‘What we’ve been promising’
After months of waiting, Mayo and its patients are enjoying the new Family Birth Center
It seems like forever, but the new Family Birth Center at Mayo Clinic Health System in Austin is running full steam ahead without any kind of construction.
It’s a day that patients and staff have been looking forward to for a long time.
“We finally have this labor and delivery center,” said Heidi Gaston, who works as a physician in the OB/GYN department of Mayo. “It’s meant to be a point of community pride, and I think it’s become that. I’m proud of how our staff has come together over the last year and through so many changes.”
Mayo announced plans for the Family Birth Center in 2018 as well as announcing that births in both Austin and Albert Lea would be consolidated under one roof in Austin.
The cost of the project was $11.2 million, and from the beginning the goal was to modernize the unit and scale it up through the third floor expansion. The center now has 10 large rooms complete with private bathrooms and therapy tubs as well as space for triage, a C-section suite and newborn nursery.
“Obviously, we were all elated,” said Crystal Studer, nurse manager for the Family Birth Center. “All of our patient rooms are now remodeled and offer the same amenities and space. The flow of the unit is very efficient now because we can access the nurses station on both sides.”
In particular, showers are much bigger and deep soaker tubs allow mothers to find pain relief through natural methods.
“A large tub so when mom is in labor, they can choose to shower or sit in the bathtub,” Studer said. “Being in water is soothing. We have that option. We have more pain control options.”
An added advantage is now staff will also be able to more readily treat both routine and emergency births that arrive by C-section. In years past, the baby would have to be removed from the room because of lack of space.
Now the baby can stay in the same room as its mother.
“Now we have the capacity to come right to where the baby is,” Gaston said.
The remodel presented challenges because the hospital opted to continue births while construction was ongoing.
This meant the construction was done in phases, shifting each time as one part of the unit was completed. In particular, staff were met with this challenge as they adapted workflow.
“Each phase has taken access away to the nurses station,” Studer said. “We’re essentially a big rectangle with the nurses station in the middle. Now we have access to operating the nurses station and procedure room.”
Gaston was in on the project from the beginning as part of the group that made decisions regarding construction plans. She gained insight to the process that made her appreciate the final project.

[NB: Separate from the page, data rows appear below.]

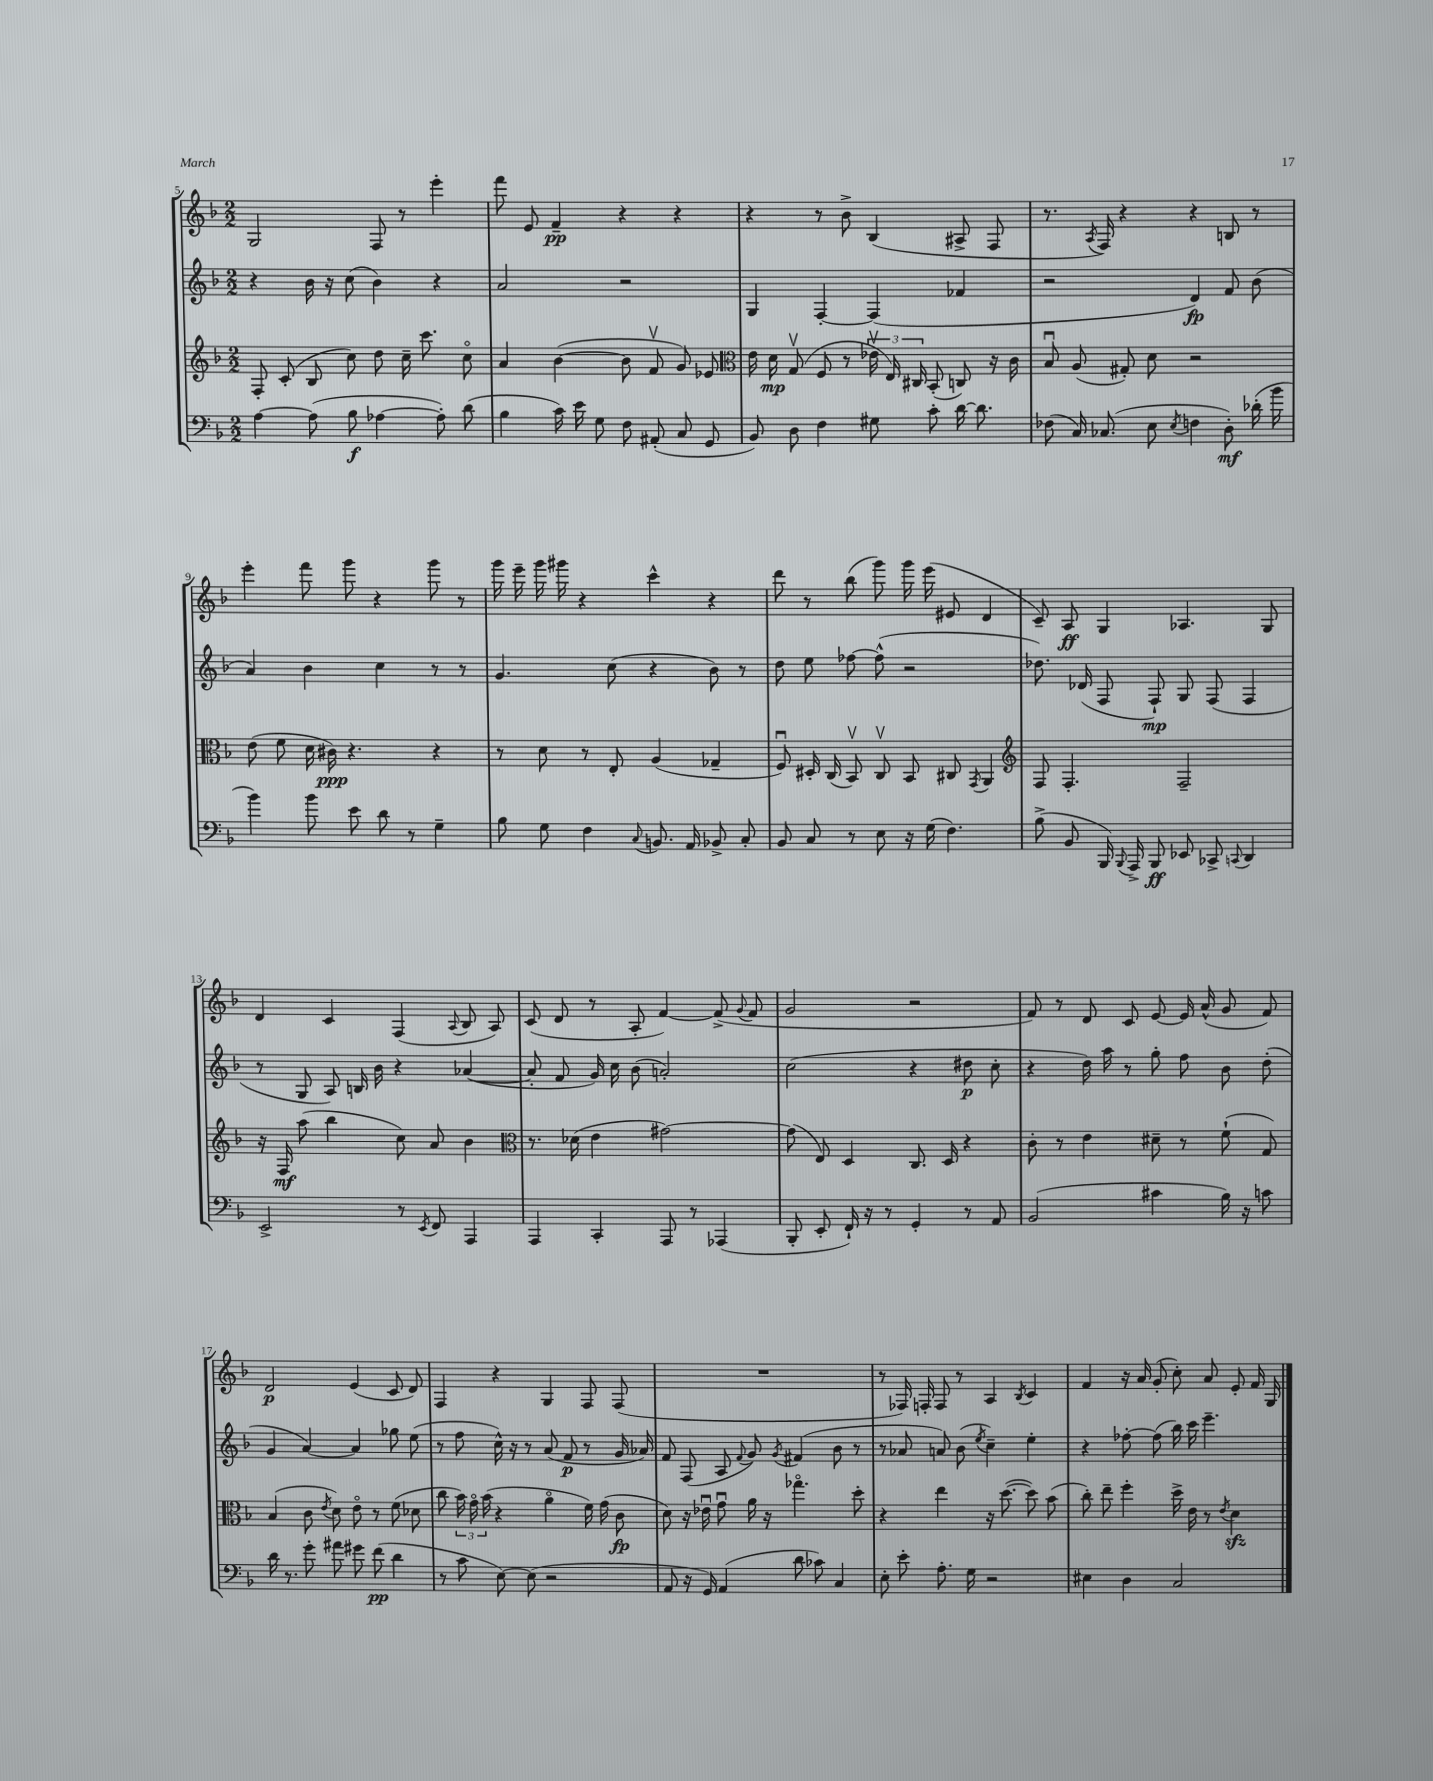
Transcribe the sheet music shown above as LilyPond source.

<<
\new StaffGroup <<
\new Staff = "s0" {
    \clef treble \key f \major \numericTimeSignature \time 2/2
    \autoBeamOff g2 f8 r8 e'''4-. |
    f'''8 e'8 f'4--\pp r4 r4 |
    r4 r8 bes'8-> bes4( ais8-> f8 |
    r8. \acciaccatura { a8 } f16) r4 r4 b8 r8 |
    e'''4-. f'''8 g'''8 r4 g'''8 r8 |
    g'''16 e'''16-- g'''16 gis'''16 r4 c'''4-^ r4 |
    d'''8 r8 bes''8( g'''8) g'''16 e'''16( eis'8 d'4 |
    c'8--) a8\ff g4 aes4. g8 |
    d'4 c'4 f4( \appoggiatura { a8 } bes8 a8) |
    c'8( d'8 r8 a8-. f'4~) f'8->( \appoggiatura { g'8 } f'8 |
    g'2 r2 |
    f'8) r8 d'8 c'8 e'8~ e'16 a'16-^( g'8 f'8) |
    d'2\p e'4( c'8 d'8) |
    f4 r4 g4 f8 f8( |
    R1 |
    r8 fes16) f16-. f8 r8 a4 \acciaccatura { bes8 } c'4 |
    f'4 r16 a'16 g'8-.( c''8-.) a'8 e'8-. f'16 g16 \bar "|." |
}
\new Staff = "s1" {
    \clef treble \key f \major \numericTimeSignature \time 2/2
    \autoBeamOff r4 bes'16 r16 c''8( bes'4) r4 |
    a'2 r2 |
    g4 f4~-. f4( fes'4 |
    r2 d'4\fp) f'8 bes'8( |
    a'4) bes'4 c''4 r8 r8 |
    g'4. c''8( r4 bes'8) r8 |
    d''8 e''8 fes''8~ fes''8-^( r2 |
    des''8.) des'16( f8 f8-!\mp) g8 f8( f4 |
    r8 g8 a8) b16 bes'16 r4 aes'4~( |
    aes'8-. f'8 g'16) c''16 bes'8( a'2-.) |
    c''2( r4 dis''8\p c''8-. |
    r4 d''16) a''16 r8 g''8-. f''8 bes'8 d''8-.( |
    g'4 a'4~) a'4 ges''8 e''8( |
    r8 f''8 c''16-^) r16 r8 a'8( f'8\p r8 g'16 aes'16) |
    f'8 f8( a8 \appoggiatura { f'8 } g'8) \acciaccatura { g'8 } fis'4( bes'8 r8 |
    r8 aes'8 a'8) bes'8( \acciaccatura { e''8 } c''4--) e''4-. |
    r4 fes''8~-. fes''8( bes''16) c'''16 e'''4.-- \bar "|." |
}
\new Staff = "s2" {
    \clef treble \key f \major \numericTimeSignature \time 2/2
    \autoBeamOff f8-. c'8-.( bes8 c''8) d''8 c''16-- c'''8. c''8\flageolet |
    a'4 bes'4~( bes'8 f'8\upbow g'8) ees'8 |
    \clef alto e'16 d'16\mp g8\upbow( f8 r8 \tuplet 3/2 { ees'16\upbow e16) cis16 } bes,8-.( c8) r16 c'16 |
    bes8\downbow a8( gis8-.) d'8 r2 |
    e'8( f'8 d'16 cis'16\ppp) r4. r4 |
    r8 d'8 r8 e8-. a4( ges4-- |
    f8\downbow) dis16-. c16( bes,8\upbow) c8\upbow bes,8 cis8 \acciaccatura { g,8 } a,4 |
    \clef treble f8 f4.-. f2-- |
    r16 f16\mf a''8( bes''4 c''8) a'8 bes'4 |
    \clef alto r8. des'16( e'4 gis'2~) |
    gis'8( e8) d4 c8. d16 r4 |
    c'8-. r8 e'4 dis'8-- r8 f'8-!( g8) |
    bes4( c'8 \acciaccatura { e'8 } d'8) e'8\flageolet r8 f'8( des'8 |
    c''8 \tuplet 3/2 { bes'16) g'16\flageolet bes'16( } r4 a'4\flageolet f'16) g'16( c'8\fp |
    d'8) r16 ees'16\downbow g'8\downbow a'16 r16 ges''4.\flageolet d''8-. |
    r4 e''4 r16 d''8.~( d''8) bes'8( |
    c''8-.) e''8-- f''4-. d''16-> e'16 r8 \acciaccatura { e'8 } d'4\sfz \bar "|." |
}
\new Staff = "s3" {
    \clef bass \key f \major \numericTimeSignature \time 2/2
    \autoBeamOff a4~ a8( bes8\f aes4~ aes8-.) d'8( |
    bes4 c'16) e'16 g8 f8 ais,8-.( c8 g,8 |
    bes,8) d8 f4 gis8 c'8-. d'16~ d'8. |
    fes8( c16) ces8.( e8 \acciaccatura { e8 } f4 d8-.\mf) des'16-.( bes'16 |
    bes'4) bes'8 e'8 d'8 r8 g4-- |
    bes8 g8 f4 \appoggiatura { c8 } b,8. a,16 bes,8-> c8-. |
    bes,8 c8 r8 e8 r16 g16( f4.) |
    bes8->( bes,8 bes,,16) \appoggiatura { bes,,8 } a,,16-> bes,,8\ff ees,8 ces,8-> \appoggiatura { c,8 } d,4 |
    e,2-> r8 \acciaccatura { e,8 } f,8 a,,4 |
    a,,4 c,4-. a,,8 r8 aes,,4( |
    bes,,8-. e,8-. f,16-!) r16 r8 g,4-. r8 a,8 |
    bes,2( cis'4 bes16) r16 c'8 |
    d'16 r8. g'8-. ais'8 gis'8 f'8\pp( d'4 |
    r8 c'8 e8~) e8( r2 |
    a,8 r16 g,16) a,4( d'8 ces'8) c4 |
    e8-. e'8-. a8.-. g16 r2 |
    eis4 d4 c2 \bar "|." |
}
>>
>>
\layout { \context { \Score currentBarNumber = #5 } }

“It was actually a really interesting experience,” she said. “We were able to work together with multiple different individuals and areas of the health systems who were going to be impacted by the changes in the facility.”
However, everything was done from the standpoint of patient needs, including that noise being kept to a minimum during construction so mothers could get the needed rest they required before and after procedures.
“The intention was always to keep it going,” Gaston said. “There were a lot of construction meetings happening before it started, right down to how many outlets and where we are going to plug in this specific machine.”
“What does it look like at each stage, where are we going to store things?” she continued. “As we approached those stages of construction it was seamless. Our patients weren’t really perceiving there was a change in construction.”
The bottom line is the update of the Family Birth Center has opened options for both staff and patients, who have expressed joy and wonder at the new facility.
“All of our hospital patients in our labor and delivery unit fill out a survey and we get those surveys back on a weekly basis so we do have the opportunity to hear from our patients,” Gaston said. “Overwhelming, they think it is a beautiful room and loved the space.”
“The nurses love that the construction is done because it was very loud,” Studer said. “Often we felt bad on the loud days for patients trying to rest. The nurses are just thrilled. It’s such a good feeling to be through all of this and see it at the end.”
“We’re super happy for our patients,” Studer added. “This is what we’ve been promising you.”